■ **TEXT SEGMENT**

▽

Designer Genes
nytheatre.com review by Maggie Cino
May 13, 2005
Frederick Bronsky is an elderly, cantankerous, work-obsessed abstract impressionist painter. One day, young ambitious art critic Whitney Beecham arrives to interview him. After sending her away once (he was in the middle of painting), Frederick reluctantly accedes to her questions. During the interview, he drinks a copious amount of vodka, insults her profession, and won’t give a straight answer to any of her questions. What’s a young mousy-but-sexy intellectual type to do? Well, this one falls madly in love and demands to be seduced.
The budding romance is met with no resistance, intrigue, or conflict from Frederick’s good-looking son Richard, a wealthy lawyer who is ending his third marriage. Despite the fact that Frederick and Richard have an argumentative relationship and have barely spoken for six months, Richard unexpectedly shows up to stay while his wife moves out of their apartment.
Soon after he arrives, Whitney tumbles barely dressed into the room. She has written a glowing article about Frederick, moved into his tiny apartment, changed her wardrobe according to his tastes, and is off to a job interview he has arranged for her. Richard is immediately taken with her, but as soon as they’re alone Whitney makes it clear her single heart belongs to his father. As they talk further, Whitney makes Richard see that Frederick’s insults are just “code” for his love. Almost immediately, Richard stops flirting, begins encouraging Whitney and Frederick’s relationship, and becomes Frederick’s tough-love best friend as well as Whitney’s big brother figure. Well! Thirty minutes in, and what seemed to be the central crisis of the play has been averted.

△

■ **DATA TO EXAMINE**
▽

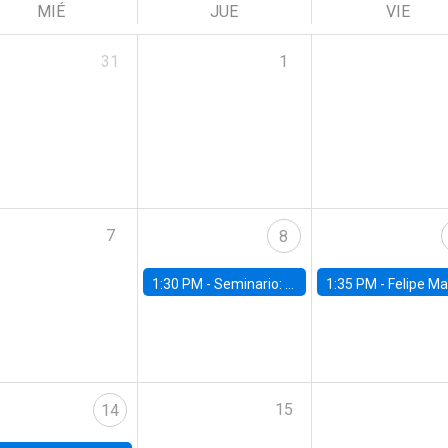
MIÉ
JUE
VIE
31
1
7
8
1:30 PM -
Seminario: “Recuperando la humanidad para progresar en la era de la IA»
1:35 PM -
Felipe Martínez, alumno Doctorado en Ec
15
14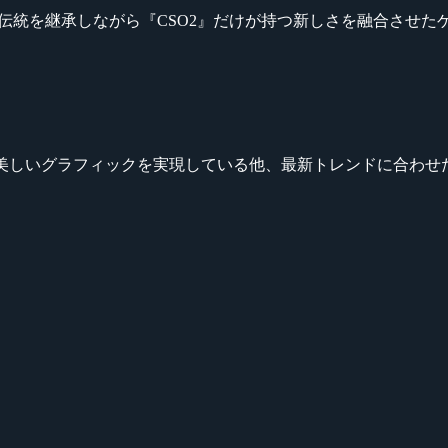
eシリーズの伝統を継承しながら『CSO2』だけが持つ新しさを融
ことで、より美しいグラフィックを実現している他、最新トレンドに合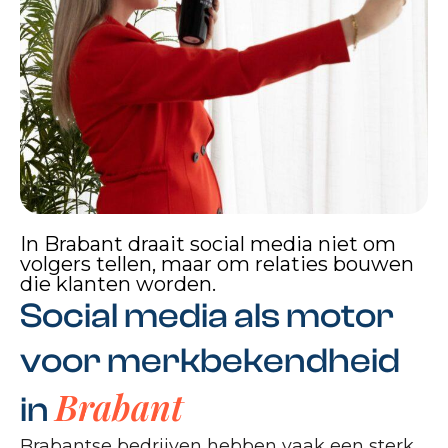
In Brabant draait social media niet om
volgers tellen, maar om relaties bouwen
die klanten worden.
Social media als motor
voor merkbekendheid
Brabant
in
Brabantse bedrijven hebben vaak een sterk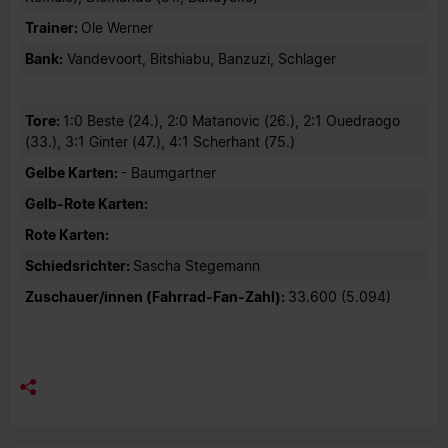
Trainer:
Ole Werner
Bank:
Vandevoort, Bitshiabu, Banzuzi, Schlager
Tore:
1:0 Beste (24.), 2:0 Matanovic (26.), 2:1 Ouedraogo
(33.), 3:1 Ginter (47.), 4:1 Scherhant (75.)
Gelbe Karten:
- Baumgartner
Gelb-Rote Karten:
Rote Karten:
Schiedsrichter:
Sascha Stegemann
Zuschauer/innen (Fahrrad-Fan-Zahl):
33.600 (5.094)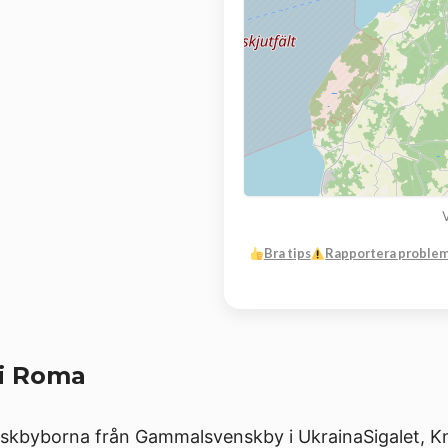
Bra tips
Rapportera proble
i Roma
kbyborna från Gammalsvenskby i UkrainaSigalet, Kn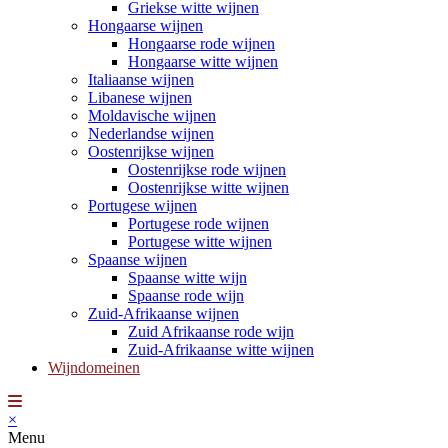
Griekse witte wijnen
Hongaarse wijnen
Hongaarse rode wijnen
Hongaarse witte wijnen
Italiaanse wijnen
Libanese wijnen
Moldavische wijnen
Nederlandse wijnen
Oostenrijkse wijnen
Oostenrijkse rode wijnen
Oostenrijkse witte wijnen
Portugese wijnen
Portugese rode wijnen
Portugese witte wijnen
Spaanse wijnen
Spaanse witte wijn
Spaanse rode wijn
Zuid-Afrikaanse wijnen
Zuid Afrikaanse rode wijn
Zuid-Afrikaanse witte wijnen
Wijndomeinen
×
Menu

△
▽

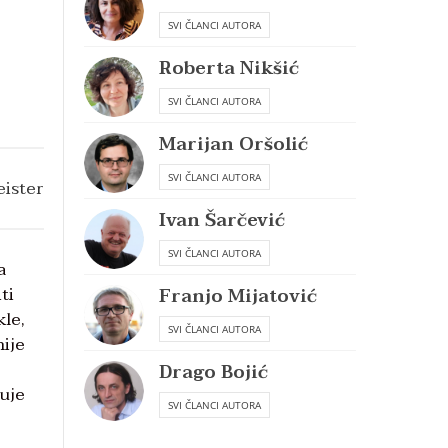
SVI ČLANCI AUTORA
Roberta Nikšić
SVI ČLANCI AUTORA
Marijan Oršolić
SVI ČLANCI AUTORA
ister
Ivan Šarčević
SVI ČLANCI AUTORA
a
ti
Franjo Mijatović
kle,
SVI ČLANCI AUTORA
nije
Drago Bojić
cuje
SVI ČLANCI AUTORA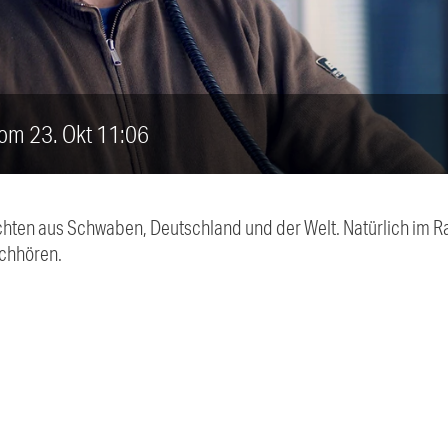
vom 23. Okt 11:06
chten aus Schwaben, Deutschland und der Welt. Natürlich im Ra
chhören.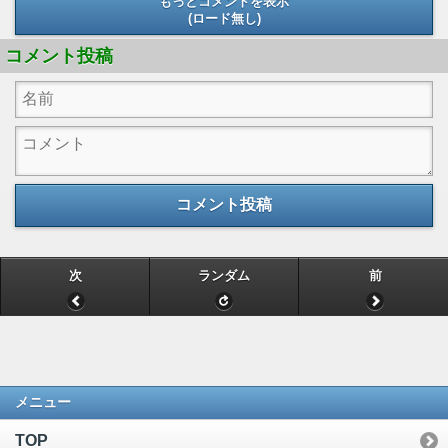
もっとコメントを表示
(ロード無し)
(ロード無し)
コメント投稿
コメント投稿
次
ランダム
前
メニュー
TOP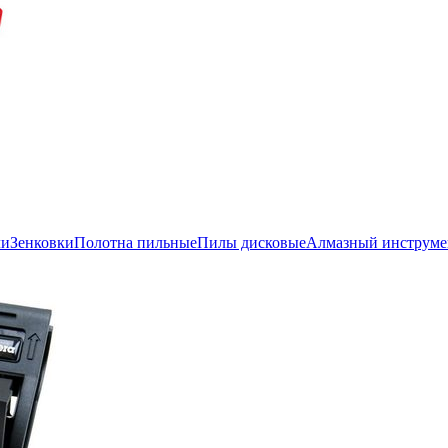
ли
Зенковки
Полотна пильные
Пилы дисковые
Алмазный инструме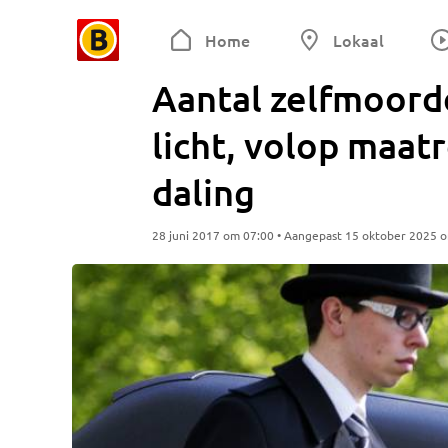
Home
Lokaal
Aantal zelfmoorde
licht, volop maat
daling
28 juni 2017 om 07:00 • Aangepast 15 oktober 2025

△
▽

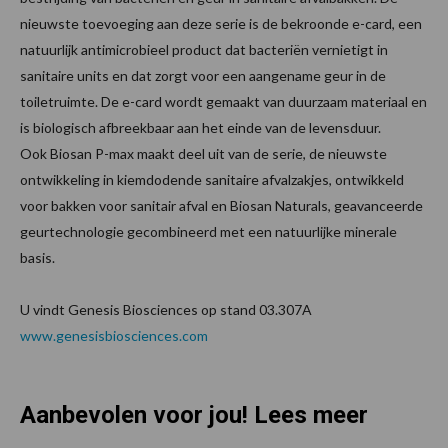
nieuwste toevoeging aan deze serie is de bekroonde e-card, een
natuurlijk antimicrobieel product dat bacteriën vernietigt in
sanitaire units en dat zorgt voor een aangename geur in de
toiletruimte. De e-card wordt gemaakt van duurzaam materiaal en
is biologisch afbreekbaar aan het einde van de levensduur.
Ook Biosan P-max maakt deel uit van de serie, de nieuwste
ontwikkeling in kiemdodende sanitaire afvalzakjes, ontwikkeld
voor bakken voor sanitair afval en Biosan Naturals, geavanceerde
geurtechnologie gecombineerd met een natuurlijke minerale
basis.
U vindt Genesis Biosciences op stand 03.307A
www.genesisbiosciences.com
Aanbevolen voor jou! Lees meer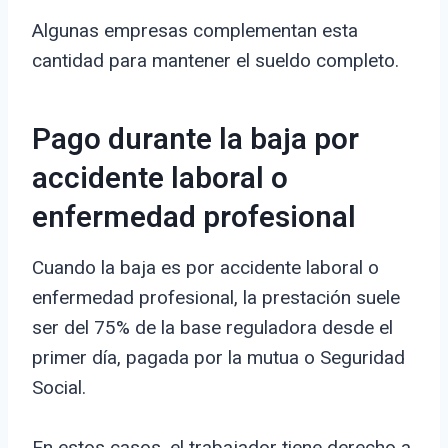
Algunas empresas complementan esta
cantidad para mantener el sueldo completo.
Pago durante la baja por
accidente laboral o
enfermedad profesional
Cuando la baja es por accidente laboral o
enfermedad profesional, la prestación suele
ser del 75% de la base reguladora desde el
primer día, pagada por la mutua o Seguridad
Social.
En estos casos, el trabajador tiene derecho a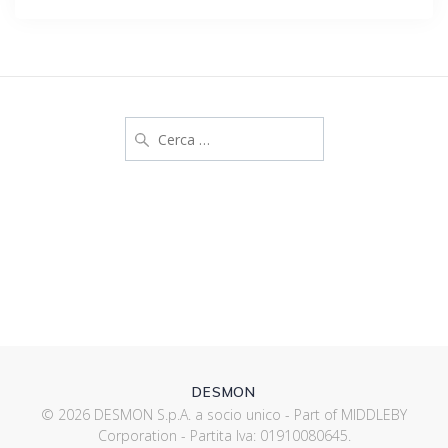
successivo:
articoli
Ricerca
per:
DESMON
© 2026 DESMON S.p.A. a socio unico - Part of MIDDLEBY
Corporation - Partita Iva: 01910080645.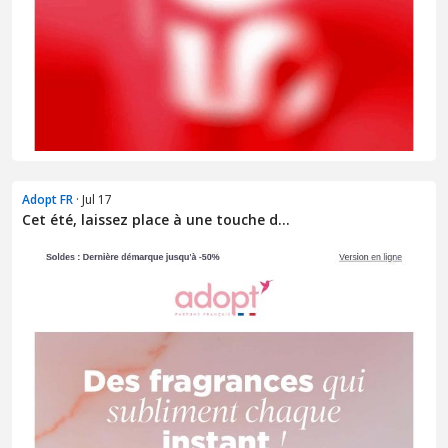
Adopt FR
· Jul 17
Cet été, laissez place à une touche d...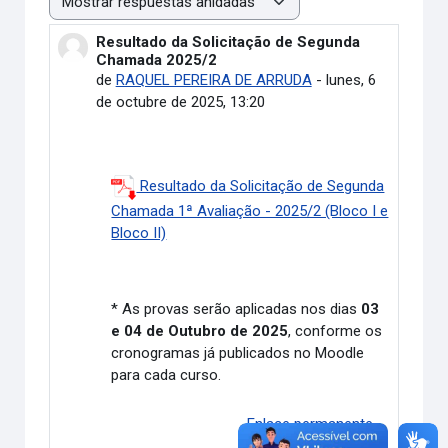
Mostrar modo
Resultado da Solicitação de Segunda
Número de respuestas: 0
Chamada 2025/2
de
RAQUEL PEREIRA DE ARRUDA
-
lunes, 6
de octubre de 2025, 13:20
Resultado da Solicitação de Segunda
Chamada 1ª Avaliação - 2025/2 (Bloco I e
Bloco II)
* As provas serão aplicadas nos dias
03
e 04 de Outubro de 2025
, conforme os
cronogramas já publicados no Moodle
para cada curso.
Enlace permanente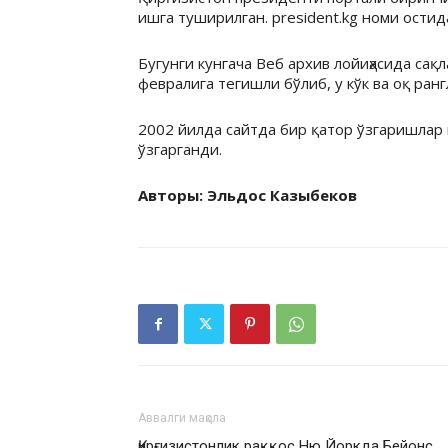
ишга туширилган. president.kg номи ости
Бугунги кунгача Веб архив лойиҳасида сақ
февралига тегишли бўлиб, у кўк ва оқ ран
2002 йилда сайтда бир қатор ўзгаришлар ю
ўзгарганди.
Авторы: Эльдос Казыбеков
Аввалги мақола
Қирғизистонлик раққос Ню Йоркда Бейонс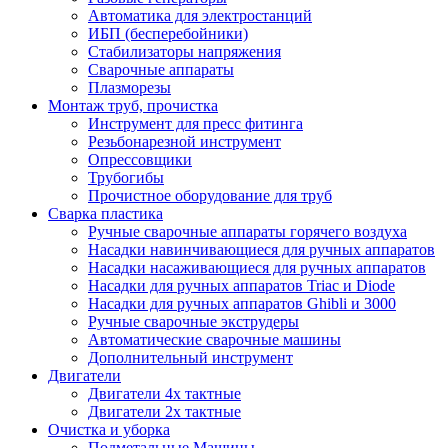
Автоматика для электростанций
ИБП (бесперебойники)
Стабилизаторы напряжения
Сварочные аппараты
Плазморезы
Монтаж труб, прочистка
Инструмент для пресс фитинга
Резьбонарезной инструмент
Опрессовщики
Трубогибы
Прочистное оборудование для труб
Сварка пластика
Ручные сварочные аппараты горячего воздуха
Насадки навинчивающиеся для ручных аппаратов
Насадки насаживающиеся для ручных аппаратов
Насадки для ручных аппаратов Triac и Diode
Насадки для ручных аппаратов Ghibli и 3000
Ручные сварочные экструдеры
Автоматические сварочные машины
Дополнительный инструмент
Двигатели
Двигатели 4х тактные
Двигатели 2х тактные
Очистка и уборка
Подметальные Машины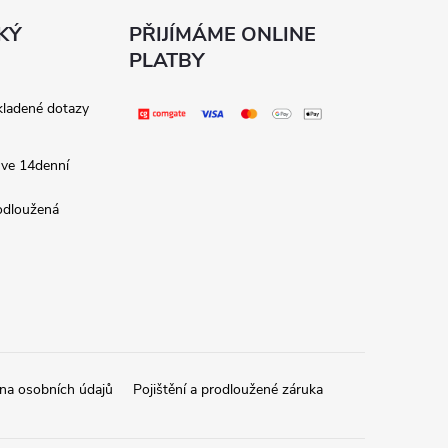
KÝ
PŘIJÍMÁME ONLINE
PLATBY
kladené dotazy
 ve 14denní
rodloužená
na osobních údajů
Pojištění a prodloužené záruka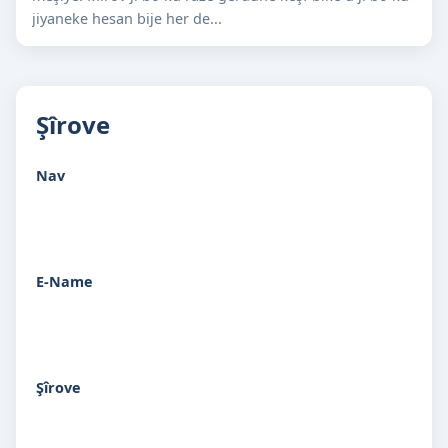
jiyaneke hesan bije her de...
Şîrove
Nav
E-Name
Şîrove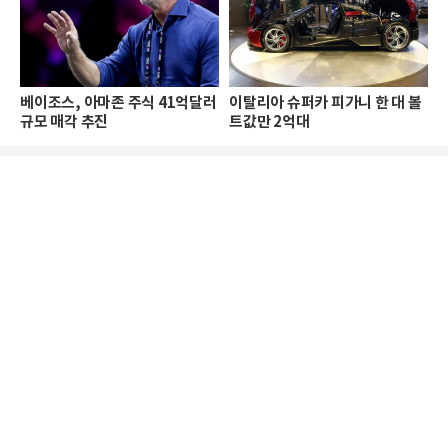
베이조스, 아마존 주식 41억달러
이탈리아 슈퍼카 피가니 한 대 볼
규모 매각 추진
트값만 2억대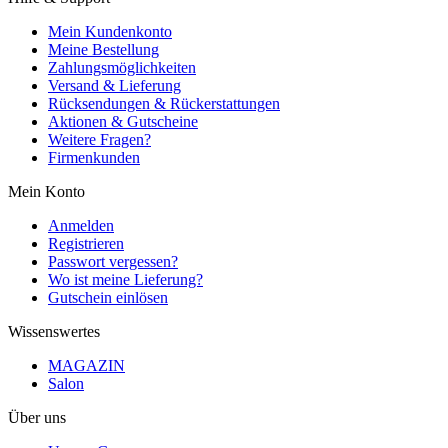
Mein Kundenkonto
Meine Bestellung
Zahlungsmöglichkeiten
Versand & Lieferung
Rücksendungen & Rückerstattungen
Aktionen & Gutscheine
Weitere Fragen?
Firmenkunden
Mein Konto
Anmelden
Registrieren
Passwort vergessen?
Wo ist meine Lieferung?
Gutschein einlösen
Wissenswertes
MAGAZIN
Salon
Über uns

△

■ **EXERCISE INSTRUCTIONS**
A - Quote the Designer Genes review from "Soon after he" to "has been averted.".
B - According to the Designer Genes review, what four things has Whitney done by the time she tumbles into the room after Richard arrives?
C - Answer these questions from the Designer Genes review:
(i) What kind of painter is Frederick Bronsky?
(ii) Which of his marriages is Richard ending?
(iii) For how long have Frederick and Richard barely spoken?
Rely only on the Designer Genes review when answering.

■ **SOLUTIONS PER TASK**
A -
Soon after he arrives, Whitney tumbles barely dressed into the room. She has written a glowing article about Frederick, moved into his tiny apartment, changed her wardrobe according to his tastes, and is off to a job interview he has arranged for her. Richard is immediately taken with her, but as soon as they’re alone Whitney makes it clear her single heart belongs to his father. As they talk further, Whitney makes Richard see that Frederick’s insults are just “code” for his love. Almost immediately, Richard stops flirting, begins encouraging Whitney and Frederick’s relationship, and becomes Frederick’s tough-love best friend as well as Whitney’s big brother figure. Well! Thirty minutes in, and what seemed to be the central crisis of the play has been averted.

B -
- Written a glowing article about Frederick
- Moved into his tiny apartment
- Changed her wardrobe according to his tastes
- Is off to a job interview he has arranged for her

C -
(i) An abstract impressionist painter
(ii) His third marriage
(iii) Six months